One particularly pertinent inclusion is Susan Hiller’s work, Lost and Found (2016), a recording of dying languages – and not just because it chimes with Orlow’s research into Indigenous plant names. Hiller was his art school examiner as an undergraduate and an early influence who later became a friend. ‘She wasn’t bound to a subject but always wanted to know things and share wonder and curiosity, whether it was the dark history of German street signs or about life after death experiences,’ he recalls.

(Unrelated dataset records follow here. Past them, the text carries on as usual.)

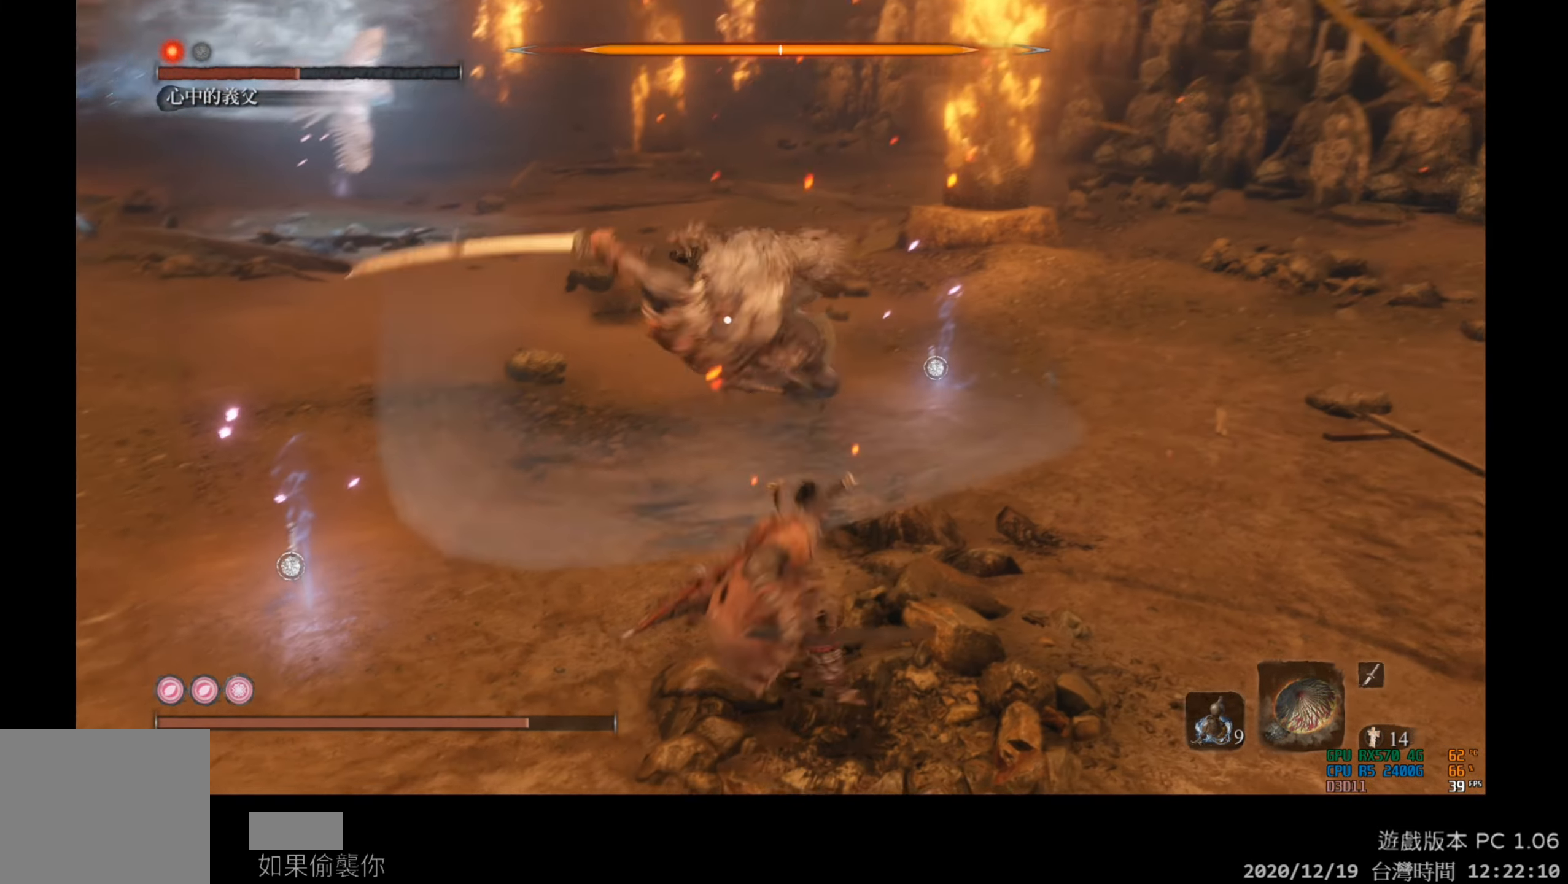
{"buttons": ["R1"], "left_stick": "center", "right_stick": "center", "events": [[67, "A", "up"], [400, "R1", "down"]]}
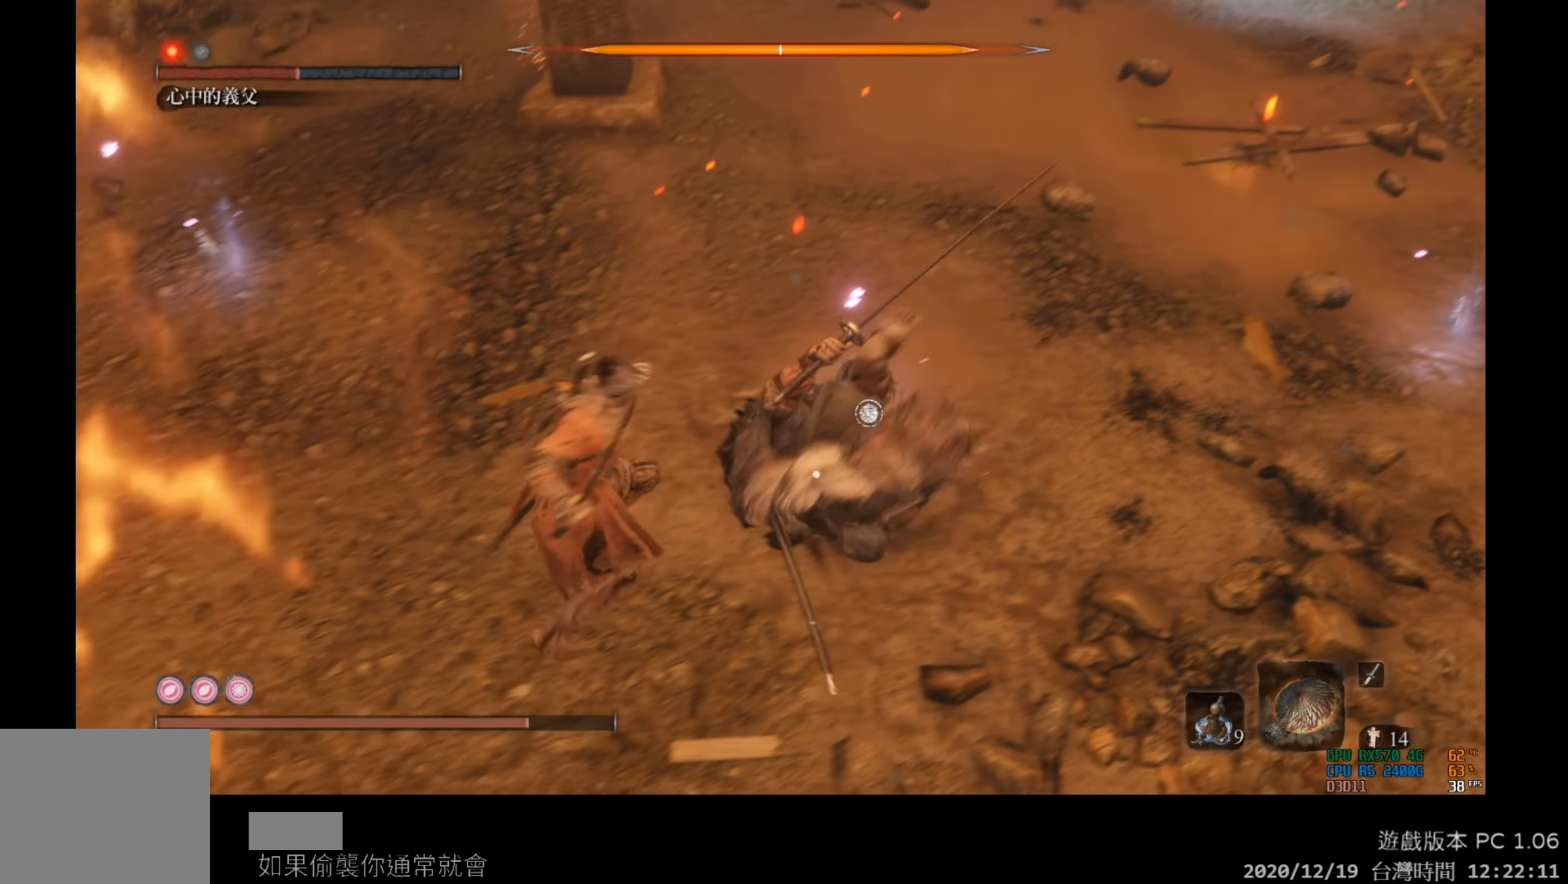
{"buttons": ["R1"], "left_stick": "center", "right_stick": "center", "events": [[67, "R1", "up"], [167, "R1", "down"], [367, "R1", "up"], [467, "R1", "down"]]}
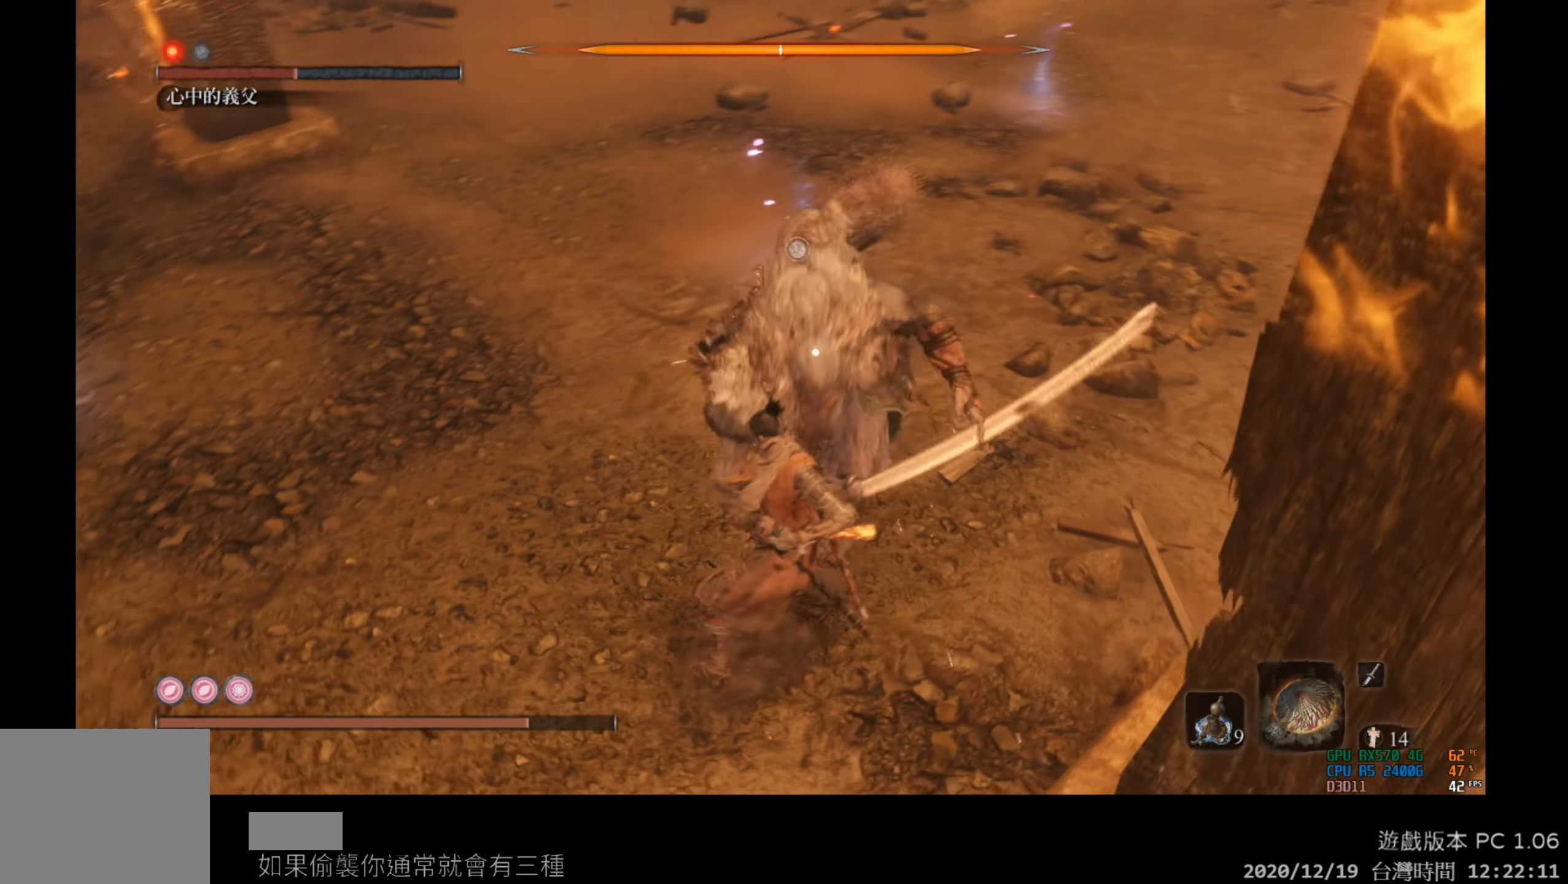
{"buttons": [], "left_stick": "center", "right_stick": "center", "events": [[167, "R1", "up"], [267, "R1", "down"], [483, "R1", "up"]]}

This imaginatively roving, open-ended approach to research-based projects has underpinned Orlow’s work since he first impressed Hiller with his undergraduate film, 1942 (Poznan) (2006), shot at a Polish swimming pool converted from a synagogue by the Nazis. He says, however, that a significant creative breakthrough came the following year in 2007, when he made a clear decision to resist being labelled as a ‘holocaust artist’ or anything else. ‘Identity politics was becoming more present, and while it’s of course right to have other voices and for artists to tell their own stories, it also created an expectation to perform your identity,’ he reflects. ‘I wanted to complicate things.’
Orlow went on to create a series of works about the need for restitution of the Benin Bronzes, looted by the British in 1897 and shown throughout global museums. ‘It wasn’t my ancestors who had looted or been stolen from, but it still seemed an important question for me as someone living in London, having access to the British Museum,’ he says. ‘Questions of responsibility concern all of us.’